- **出題 A**:
伊仙町長選挙の記事について、次の問いにそれぞれ答えよ。
(i) 届け出順で最初に名前が挙がる候補者は誰で、その前職は何か。
(ii) 大久保明前町長は、町長何期目の途中で辞職したか。
(iii) 2001年以降の町長選の投票率は、どの程度と述べられているか。
- **出題 B**:
伊仙町長選挙の記事を、示された最後の文の後から書き進めよ。

- **本文抜粋**:
6日告示された鹿児島県伊仙町の町長選挙。

前の町長が任期途中で辞職するという異例の経緯でスタートした選挙戦は、届け出順に元高校校長の盛初弘さんと、元町教育長の伊田正則さんによるいずれも無所属の新人同士による一騎打ちとなっています。

これまでも町を二分してきた町長選。

その経緯を振り返るとともに、候補者や住民が今回の選挙をどのように受け止めているのか、取材しました。

異例の前倒し選挙となった伊仙町長選挙。

その号砲を鳴らしたのは大久保明前町長でした。

伊仙町・大久保明前町長
「(辞職の理由は)激しい戦いが少しでも減少することが重要と考えたから」

町長6期目の途中で辞職する理由について大久保前町長は「過熱した選挙が繰り広げられる可能性があり、早急な選挙を行うことが最良であると考えた」と説明しています。

これは2001年、大久保前町長が初当選を果たした町長選のときの映像です。

開票所には機動隊が配置され、厳戒態勢に。

さらに機動隊と町民が激しくもみ合う場面も。

このように伊仙町ではこれまでも幾度となく、激しい選挙戦が繰り広げられてきました。

大久保前町長が初当選を果たした2001年以降、町長選はいずれも一騎打ちの構図で、投票率は軒並み9割前後と町民の関心の高さも伺わせます。

- **抜粋記録**:
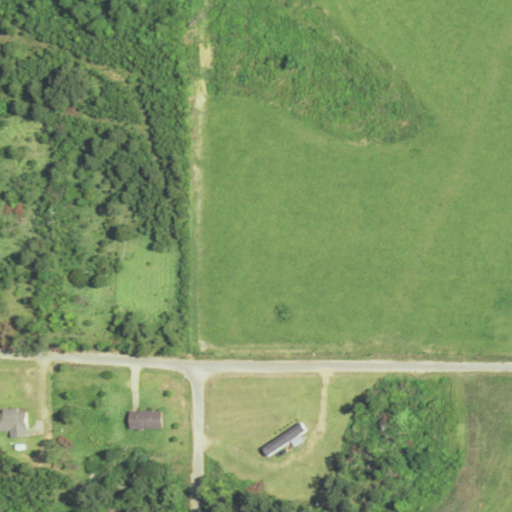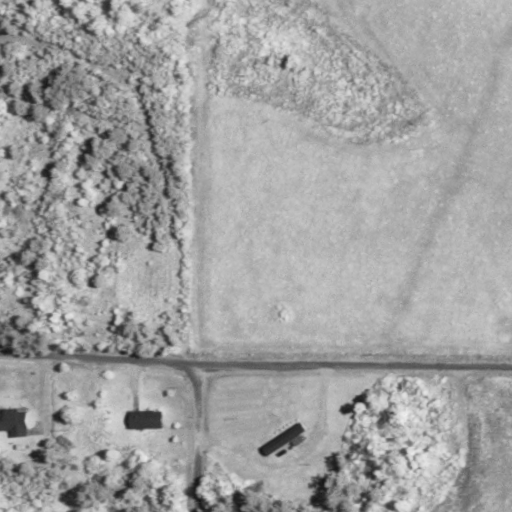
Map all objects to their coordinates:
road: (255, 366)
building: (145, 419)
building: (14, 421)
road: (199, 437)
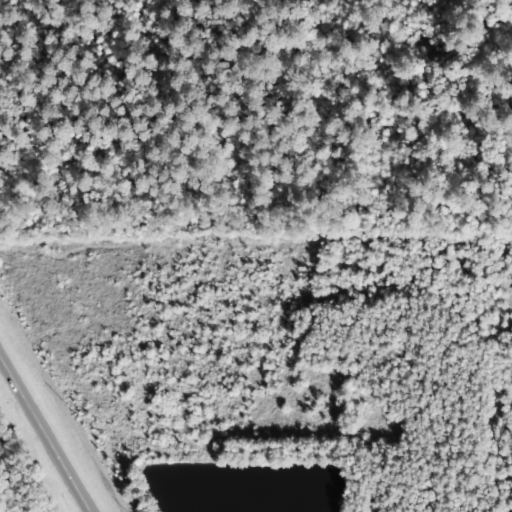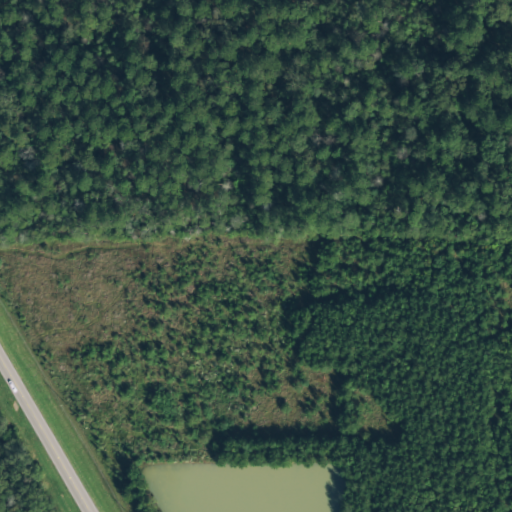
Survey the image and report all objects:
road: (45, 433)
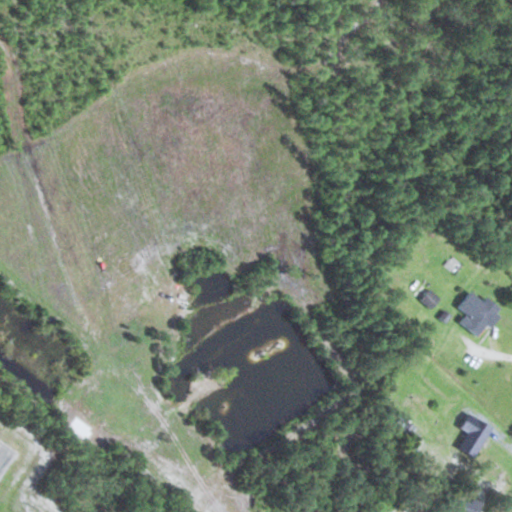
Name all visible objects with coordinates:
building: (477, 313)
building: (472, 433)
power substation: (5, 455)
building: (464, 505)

- **解答 A**:
(i) 盛初弘さんで、前職は元高校校長である。
(ii) 6期目の途中である。
(iii) 軒並み9割前後である。

- **解答 B**:
そのような歴史を背景に、前倒しによる選挙を選んだ大久保前町長。

4月の退任式の際には、今回の選挙戦について次のように話しました。

伊仙町・大久保前町長
「(町長選が)今回は激しくなるような状況があったので、いち早くその激しさがないような形にできるかと杭を打ったようなこと。この町をどうしたらより良くやっていけるかの選挙になる」

このような経緯を経て、大型連休のさなかに告示された伊仙町長選挙。

名乗りを上げたのは、いずれも教育界出身の新人2人です。

無所属 新・伊田正則候補(66)
「伊仙町を変えていくために派閥を解消するために決意した。子や孫に誇れるような伊仙町にしていきたいという思いで立候補を決意した」

候補者のひとり、伊田正則さん。

伊田さんは、鹿児島県の徳之島町立山中学校の校長などをへて、2022年から伊仙町の教育長に。

しかし、大久保前町長から今回の選挙への出馬の打診を受け、教育長を辞職。

町民主体のまちづくりや小中学生の学習環境整備、農業振興などを公約に掲げ、選挙戦に臨みます。

無所属 新・伊田正則候補(66)
「(町民が)町政に関心を持って自分の意見が反映されるような、派閥を解消して町の運営に参画できるような伊仙町を作っていきたい」

大久保前町長から出馬を打診された伊田さんですが、掲げるのは「脱派閥」です。

伊仙町議会で派閥の感情で議案が採決されるのを変えたいと訴えます。

無所属 新・伊田正則候補(66)
「『過去の選挙の感情で町民が二分する』と指摘されたことを反省しながら、少しでも和らげるため、今の選挙の環境を改善するために、この方法(早期辞職)がベストと判断したことは良かったと思う」


無所属 新・盛初弘候補(63)
「6000人の伊仙町民がすべて幸せになる。これが稼ぐ力の原点。みんなで作る新しい伊仙町。これを作るために立候補した」

もう1人の候補者は、盛初弘さん。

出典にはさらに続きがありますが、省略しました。